Higher-order spin effects in the dynamics of compact binaries II. Radiation field

TL;DR

The paper derives higher-order spin-orbit effects in the gravitational radiation field for compact binaries by computing spin contributions to the mass-type and current-type quadrupole moments at $2.5PN$ and $1.5PN$ respectively, including non-compact-source terms. Using the previously obtained spin-precession and energy results (Paper I) and the PN wave-generation formalism with finite-part regularization, the authors obtain the secular orbital-phase evolution and the GW energy flux for spinning binaries, with explicit expressions in the center-of-mass frame and for quasi-circular orbits. They also introduce constant-magnitude spin variables to simplify precession and phasing, derive the precession frequencies, and provide the carrier phase and accumulated cycles, highlighting that $2.5PN$ spin terms can rival or exceed spin-spin contributions in certain regimes.

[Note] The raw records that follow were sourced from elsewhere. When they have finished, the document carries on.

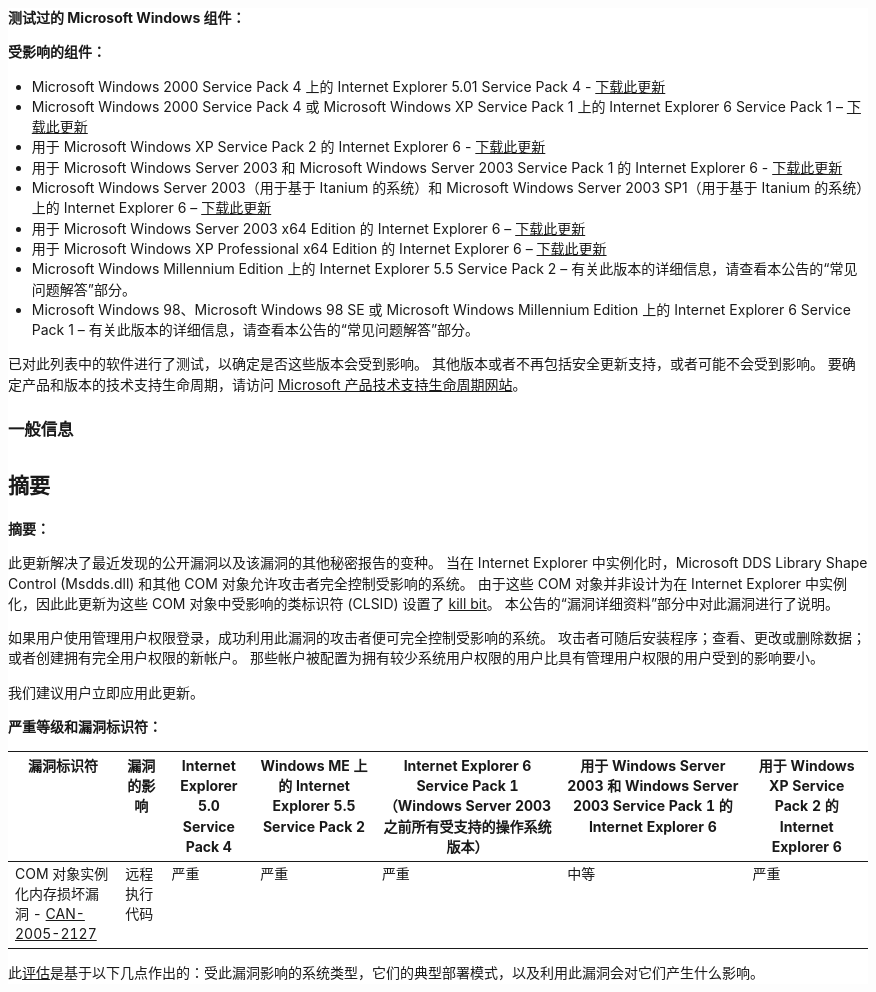 **测试过的 Microsoft Windows 组件：**

**受影响的组件：**

-   Microsoft Windows 2000 Service Pack 4 上的 Internet Explorer 5.01 Service Pack 4 - [下载此更新](https://www.microsoft.com/download/details.aspx?displaylang=zh-cn&familyid=b1f0216c-0d62-4141-9dc7-3c7b06c3a30a)
-   Microsoft Windows 2000 Service Pack 4 或 Microsoft Windows XP Service Pack 1 上的 Internet Explorer 6 Service Pack 1 – [下载此更新](https://www.microsoft.com/download/details.aspx?displaylang=zh-cn&familyid=8f638d4a-670d-46c7-a7a1-1d1e3dc9732f)
-   用于 Microsoft Windows XP Service Pack 2 的 Internet Explorer 6 - [下载此更新](https://www.microsoft.com/download/details.aspx?displaylang=zh-cn&familyid=41ccca21-5010-49ff-a2dd-cb365f6fd3c5)
-   用于 Microsoft Windows Server 2003 和 Microsoft Windows Server 2003 Service Pack 1 的 Internet Explorer 6 - [下载此更新](https://www.microsoft.com/download/details.aspx?displaylang=zh-cn&familyid=4739846f-c35d-4c62-8e1a-60e01f3b3a59)
-   Microsoft Windows Server 2003（用于基于 Itanium 的系统）和 Microsoft Windows Server 2003 SP1（用于基于 Itanium 的系统）上的 Internet Explorer 6 – [下载此更新](https://www.microsoft.com/download/details.aspx?familyid=44f43899-e897-4495-a4f1-73a4d48e001a)
-   用于 Microsoft Windows Server 2003 x64 Edition 的 Internet Explorer 6 – [下载此更新](https://www.microsoft.com/download/details.aspx?familyid=24846f0a-0530-42d1-ac60-216c0260aca3)
-   用于 Microsoft Windows XP Professional x64 Edition 的 Internet Explorer 6 – [下载此更新](https://www.microsoft.com/download/details.aspx?familyid=59575247-3e71-4595-92b9-4e45f6d324ef)
-   Microsoft Windows Millennium Edition 上的 Internet Explorer 5.5 Service Pack 2 – 有关此版本的详细信息，请查看本公告的“常见问题解答”部分。
-   Microsoft Windows 98、Microsoft Windows 98 SE 或 Microsoft Windows Millennium Edition 上的 Internet Explorer 6 Service Pack 1 – 有关此版本的详细信息，请查看本公告的“常见问题解答”部分。

已对此列表中的软件进行了测试，以确定是否这些版本会受到影响。 其他版本或者不再包括安全更新支持，或者可能不会受到影响。 要确定产品和版本的技术支持生命周期，请访问 [Microsoft 产品技术支持生命周期网站](https://go.microsoft.com/fwlink/?linkid=21742)。

### 一般信息

摘要
----


**摘要：**

此更新解决了最近发现的公开漏洞以及该漏洞的其他秘密报告的变种。 当在 Internet Explorer 中实例化时，Microsoft DDS Library Shape Control (Msdds.dll) 和其他 COM 对象允许攻击者完全控制受影响的系统。 由于这些 COM 对象并非设计为在 Internet Explorer 中实例化，因此此更新为这些 COM 对象中受影响的类标识符 (CLSID) 设置了 [kill bit](https://support.microsoft.com/kb/240797)。 本公告的“漏洞详细资料”部分中对此漏洞进行了说明。

如果用户使用管理用户权限登录，成功利用此漏洞的攻击者便可完全控制受影响的系统。 攻击者可随后安装程序；查看、更改或删除数据；或者创建拥有完全用户权限的新帐户。 那些帐户被配置为拥有较少系统用户权限的用户比具有管理用户权限的用户受到的影响要小。

我们建议用户立即应用此更新。

**严重等级和漏洞标识符：**

| 漏洞标识符                                                                                                    | 漏洞的影响   | Internet Explorer 5.0 Service Pack 4 | Windows ME 上的 Internet Explorer 5.5 Service Pack 2 | Internet Explorer 6 Service Pack 1（Windows Server 2003 之前所有受支持的操作系统版本） | 用于 Windows Server 2003 和 Windows Server 2003 Service Pack 1 的 Internet Explorer 6 | 用于 Windows XP Service Pack 2 的 Internet Explorer 6 |
|---------------------------------------------------------------------------------------------------------------|--------------|--------------------------------------|------------------------------------------------------|----------------------------------------------------------------------------------------|---------------------------------------------------------------------------------------|-------------------------------------------------------|
| COM 对象实例化内存损坏漏洞 - [CAN-2005-2127](https://www.cve.mitre.org/cgi-bin/cvename.cgi?name=can-2005-2127) | 远程执行代码 | 严重                                 | 严重                                                 | 严重                                                                                   | 中等                                                                                  | 严重                                                  |

此[评估](https://go.microsoft.com/fwlink/?linkid=21140)是基于以下几点作出的：受此漏洞影响的系统类型，它们的典型部署模式，以及利用此漏洞会对它们产生什么影响。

The results improve GW templates for spinning binaries relevant to LIGO/Virgo/GEO/TAMA and LISA, clarify discrepancies with earlier work, and underscore the need for including these higher-order spin effects in parameter estimation. Overall, the work delivers essential analytic expressions for spin-orbit couplings in the radiation field and demonstrates their practical impact on GW data analysis.

Abstract

Motivated by the search for gravitational waves emitted by binary black holes, we investigate the gravitational radiation field of point particles with spins within the framework of the multipolar-post-Newtonian wave generation formalism. We compute: (i) the spin-orbit (SO) coupling effects in the binary's mass and current quadrupole moments one post-Newtonian (1PN) order beyond the dominant effect, (ii) the SO contributions in the gravitational-wave energy flux and (iii) the secular evolution of the binary's orbital phase up to 2.5PN order. Crucial ingredients for obtaining the 2.5PN contribution in the orbital phase are the binary's energy and the spin precession equations, derived in paper I of this series. These results provide more accurate gravitational-wave templates to be used in the data analysis of rapidly rotating Kerr-type black-hole binaries with the ground-based detectors LIGO, Virgo, GEO 600 and TAMA300, and the space-based detector LISA.